Update: a step by step how-to is now available.
I wanted to make a nice box for the radio, and yesterday bought this jewelry-box-size one from “Craft and More” in Bristol for £5:
I was thinking at first I would drill a large hole in the top to replicate the current radio design, but then realised I was missing a trick: clearly, when you open the box, the radio should turn on. Damian suggested I use a microswitch – this one was £2 at Maplin:
I’m going to have to rearchitect the whole software side, unless I really make it hacky – I need to put the load commands on the server side not the client side, and that will have to wait, but I figured at least I could test the switch before I hook it up to the Radiodan infrastructure.

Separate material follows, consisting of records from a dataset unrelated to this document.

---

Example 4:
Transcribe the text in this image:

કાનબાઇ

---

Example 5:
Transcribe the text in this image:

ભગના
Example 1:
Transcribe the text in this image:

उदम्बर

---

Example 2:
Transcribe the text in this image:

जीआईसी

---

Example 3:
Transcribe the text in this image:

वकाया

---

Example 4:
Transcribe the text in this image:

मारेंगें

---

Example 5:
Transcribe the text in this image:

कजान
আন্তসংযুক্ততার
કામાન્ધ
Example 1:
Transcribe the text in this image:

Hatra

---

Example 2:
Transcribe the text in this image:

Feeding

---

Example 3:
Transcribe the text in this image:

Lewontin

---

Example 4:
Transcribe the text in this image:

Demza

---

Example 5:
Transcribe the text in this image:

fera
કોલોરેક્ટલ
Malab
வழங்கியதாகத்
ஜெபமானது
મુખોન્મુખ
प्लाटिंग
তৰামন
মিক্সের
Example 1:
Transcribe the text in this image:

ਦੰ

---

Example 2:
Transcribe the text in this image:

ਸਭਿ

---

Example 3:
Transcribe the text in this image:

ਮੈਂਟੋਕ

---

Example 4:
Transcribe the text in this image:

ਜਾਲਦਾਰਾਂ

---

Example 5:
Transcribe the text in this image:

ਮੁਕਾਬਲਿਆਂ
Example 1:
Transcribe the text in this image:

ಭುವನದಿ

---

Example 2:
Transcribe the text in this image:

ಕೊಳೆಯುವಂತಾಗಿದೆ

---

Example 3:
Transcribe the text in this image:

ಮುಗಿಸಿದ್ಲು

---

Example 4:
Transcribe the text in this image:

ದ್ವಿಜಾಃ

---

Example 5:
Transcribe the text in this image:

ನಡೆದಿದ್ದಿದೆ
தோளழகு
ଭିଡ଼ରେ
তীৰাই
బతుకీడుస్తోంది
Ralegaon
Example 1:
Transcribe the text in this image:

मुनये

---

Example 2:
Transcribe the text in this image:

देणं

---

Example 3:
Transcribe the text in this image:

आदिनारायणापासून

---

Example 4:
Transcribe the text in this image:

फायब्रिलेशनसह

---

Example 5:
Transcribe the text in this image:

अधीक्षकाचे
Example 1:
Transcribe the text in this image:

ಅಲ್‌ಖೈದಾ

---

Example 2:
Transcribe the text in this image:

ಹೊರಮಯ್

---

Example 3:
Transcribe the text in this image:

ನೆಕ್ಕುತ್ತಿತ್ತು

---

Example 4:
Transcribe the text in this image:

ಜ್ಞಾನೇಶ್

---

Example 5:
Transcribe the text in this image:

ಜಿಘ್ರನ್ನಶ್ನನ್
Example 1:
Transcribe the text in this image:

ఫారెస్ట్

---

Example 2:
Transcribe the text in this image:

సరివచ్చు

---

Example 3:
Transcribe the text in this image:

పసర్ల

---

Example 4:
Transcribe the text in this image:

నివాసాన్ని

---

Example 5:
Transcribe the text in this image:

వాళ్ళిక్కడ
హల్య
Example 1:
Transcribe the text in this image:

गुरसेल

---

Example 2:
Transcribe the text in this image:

I’ve temporarily bluetacked a bit of balsa wood into the box, and now I’m going to attach the switch to the GPIO, using these instructions to pin 17 on this diagram (I don’t need a pull up resistor as I can use one of the pins with a software pull-up later, I think, anyway, seems to work).
import RPi.GPIO as GPIO
import time
GPIO.setmode(GPIO.BCM)
GPIO.setup(17,GPIO.IN)
#initialise a previous input variable to 0 (assume button not pressed last)
prev_input = 0
while True:
#take a reading
input = GPIO.input(17)
#if the last reading was low and this one high, print
if ((not prev_input) and input):
print("Button pressed")
#update previous input
prev_input = input
#slight pause to debounce
time.sleep(0.05)
sudo python test_button.py
The microswitch has 3 legs, one for ground, one for triggering when open, and one closed. I want the middle one, so that it triggers when open (“NO”).
So now I can use a tiny screw I found in a drawer to fix the switch inside:
and I had the wrong corner for the box, initially, and had to squish down my power and ethernet cables to test it, but it works.
Next steps: get it working with the Radiodan GPIO software.